14 Relationship Pointers: What To Do and What Not To Do
The “Don’ts”
- Don’t take away the bait. You already know what your spouse likes. What lured them into your marriage is your best tool for keeping them happy. Use it! First of all, they find it tasty. Secondly, it will help keep your mate hooked on you.
- Don’t store resentments and anger generally, and don’t fight at night. Sometimes, the absolute best thing to do with your wrath is give it a nap. Tiredness exacerbates perceived difficulties, heightens aggravation, and can get in the way of a sensible, healthy resolution. In over thirty years of experience as a therapist, I’ve yet to meet the couple that had a knockdown drag-out at 8 AM.
- Don’t overreact. Spouses can temporarily forget how wonderful you are. Be patient, sweet, and confident. Their good senses usually return.
- Don’t whine. This is not communication; it is an irritant.
- Don’t start a conversation with negativity. Avoid phrases like, “The trouble with you…” “I can’t stand it when you…” “You drive me crazy…” etc. Self-righteous, negative beginnings beget rotten endings.
- Don’t say they can’t do what you want them to do. You are being either ridiculously illogical or demotivational.
The “Dos”
- Do know that anger is toxic.
- Do know that conflict resolution should be the endeavor.

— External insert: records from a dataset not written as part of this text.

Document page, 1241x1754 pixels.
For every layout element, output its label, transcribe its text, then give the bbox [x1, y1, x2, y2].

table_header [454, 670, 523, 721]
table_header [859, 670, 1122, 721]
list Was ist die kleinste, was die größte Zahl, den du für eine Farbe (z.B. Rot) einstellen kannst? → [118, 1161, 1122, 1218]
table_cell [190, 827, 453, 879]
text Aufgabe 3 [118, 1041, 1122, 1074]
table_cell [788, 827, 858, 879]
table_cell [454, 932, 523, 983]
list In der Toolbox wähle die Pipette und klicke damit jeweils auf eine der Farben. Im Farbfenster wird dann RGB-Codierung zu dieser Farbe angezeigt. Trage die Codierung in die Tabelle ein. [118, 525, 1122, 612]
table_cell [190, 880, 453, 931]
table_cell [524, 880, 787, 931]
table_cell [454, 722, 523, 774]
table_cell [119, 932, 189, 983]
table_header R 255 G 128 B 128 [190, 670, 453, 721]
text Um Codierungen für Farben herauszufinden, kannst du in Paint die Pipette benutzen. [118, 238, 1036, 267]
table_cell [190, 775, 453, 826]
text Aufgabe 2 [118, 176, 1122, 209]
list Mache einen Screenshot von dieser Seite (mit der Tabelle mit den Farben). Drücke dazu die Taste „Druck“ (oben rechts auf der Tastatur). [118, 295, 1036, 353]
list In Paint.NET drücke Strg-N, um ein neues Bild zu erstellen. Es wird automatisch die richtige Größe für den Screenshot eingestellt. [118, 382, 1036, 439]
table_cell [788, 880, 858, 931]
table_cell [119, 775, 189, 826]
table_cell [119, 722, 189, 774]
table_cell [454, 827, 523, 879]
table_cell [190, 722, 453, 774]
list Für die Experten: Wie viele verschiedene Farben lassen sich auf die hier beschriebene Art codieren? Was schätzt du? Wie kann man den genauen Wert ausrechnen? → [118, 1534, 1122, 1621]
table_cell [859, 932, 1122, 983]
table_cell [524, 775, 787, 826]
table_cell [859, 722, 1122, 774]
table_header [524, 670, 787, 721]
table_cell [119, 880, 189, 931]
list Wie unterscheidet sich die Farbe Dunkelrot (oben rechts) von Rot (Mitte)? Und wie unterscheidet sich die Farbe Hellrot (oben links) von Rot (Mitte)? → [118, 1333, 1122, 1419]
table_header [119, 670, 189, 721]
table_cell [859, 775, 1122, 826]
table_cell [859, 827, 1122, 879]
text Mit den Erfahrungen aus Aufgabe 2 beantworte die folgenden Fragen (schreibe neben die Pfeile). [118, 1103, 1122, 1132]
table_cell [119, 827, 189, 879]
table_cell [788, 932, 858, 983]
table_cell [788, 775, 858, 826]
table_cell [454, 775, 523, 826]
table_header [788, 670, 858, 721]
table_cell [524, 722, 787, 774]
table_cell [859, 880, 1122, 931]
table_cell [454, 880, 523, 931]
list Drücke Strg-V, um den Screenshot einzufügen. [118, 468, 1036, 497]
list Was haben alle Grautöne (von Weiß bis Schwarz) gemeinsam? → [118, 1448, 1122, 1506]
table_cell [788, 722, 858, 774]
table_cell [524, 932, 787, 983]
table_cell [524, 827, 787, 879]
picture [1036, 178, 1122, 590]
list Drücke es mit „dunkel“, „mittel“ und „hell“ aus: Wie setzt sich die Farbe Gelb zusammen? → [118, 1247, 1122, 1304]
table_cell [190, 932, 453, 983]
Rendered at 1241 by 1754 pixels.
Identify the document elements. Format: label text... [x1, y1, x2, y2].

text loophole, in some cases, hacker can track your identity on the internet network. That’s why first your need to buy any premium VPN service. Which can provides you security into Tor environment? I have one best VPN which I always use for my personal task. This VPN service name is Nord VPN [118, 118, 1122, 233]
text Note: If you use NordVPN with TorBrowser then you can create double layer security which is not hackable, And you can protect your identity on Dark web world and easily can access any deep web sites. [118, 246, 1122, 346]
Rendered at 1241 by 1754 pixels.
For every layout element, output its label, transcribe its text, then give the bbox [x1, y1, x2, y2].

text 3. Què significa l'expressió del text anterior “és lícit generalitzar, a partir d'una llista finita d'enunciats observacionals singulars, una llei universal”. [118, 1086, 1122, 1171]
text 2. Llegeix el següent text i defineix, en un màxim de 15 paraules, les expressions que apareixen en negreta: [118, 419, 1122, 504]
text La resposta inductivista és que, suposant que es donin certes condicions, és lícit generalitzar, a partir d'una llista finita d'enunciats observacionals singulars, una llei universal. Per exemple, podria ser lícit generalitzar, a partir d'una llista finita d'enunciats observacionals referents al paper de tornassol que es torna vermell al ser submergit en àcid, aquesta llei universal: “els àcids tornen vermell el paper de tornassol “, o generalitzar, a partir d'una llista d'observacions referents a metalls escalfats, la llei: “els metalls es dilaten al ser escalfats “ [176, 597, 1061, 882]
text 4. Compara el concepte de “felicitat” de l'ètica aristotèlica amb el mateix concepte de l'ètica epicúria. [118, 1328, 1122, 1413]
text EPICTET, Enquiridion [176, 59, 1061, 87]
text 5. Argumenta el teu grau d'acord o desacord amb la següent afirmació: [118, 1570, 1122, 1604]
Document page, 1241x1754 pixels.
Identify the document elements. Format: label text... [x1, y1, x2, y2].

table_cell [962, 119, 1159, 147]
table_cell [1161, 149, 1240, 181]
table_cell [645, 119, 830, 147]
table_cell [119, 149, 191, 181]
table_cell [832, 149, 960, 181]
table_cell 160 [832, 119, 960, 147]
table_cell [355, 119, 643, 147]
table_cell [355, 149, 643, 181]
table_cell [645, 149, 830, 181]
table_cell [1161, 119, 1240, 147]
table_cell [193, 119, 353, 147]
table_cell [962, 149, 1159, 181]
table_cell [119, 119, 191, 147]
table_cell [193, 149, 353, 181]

- Do make your relationship priority #1. From the first day of the first month, spend at least 20 minutes daily for talk time, and scheduling a weekly date night is a must!
- Do enforce crowd control. There are attention-greedy narcissists out there who will try to take what rightfully belongs to your spouse for himself or herself. When you’re in a happy marriage, be prepared to rebuff attempts – both subtle and otherwise – to divide you.
- Do resolve differences effectively. Sandwich a touchy point with praise. Example: “You know I think you are the greatest and wouldn’t hurt me for the world, but when your friend verbally attacked me, I wish that you had defended me. I know you are on my side and usually have my back.”
- Do remember anger begets anger. Words can be forgiven, but some may be impossible to forget.
- Do know that what you think about your spouse is as important as what you say and do. If you despise, resent, or are contemptuous of your partner, all the communication techniques in the world won’t improve your relationship. If your thoughts are loving, they will sense this and be more relaxed and feel safe, which is a great basis for absorbing the love they are shown.
- Do laugh often, hug, hold hands, and romantically kiss daily. If you aren’t feeling in love at a given moment, keep loving – the in-love feelings often return. Love is an action verb, not just a feeling.
Conclusion
Your second life partner should get even more gratitude and praise than you gave the first. Use your relationship experience to be at the peak of your game as a lover in the larger sense of the word. The second time around is your opportunity to be your best possible version of you.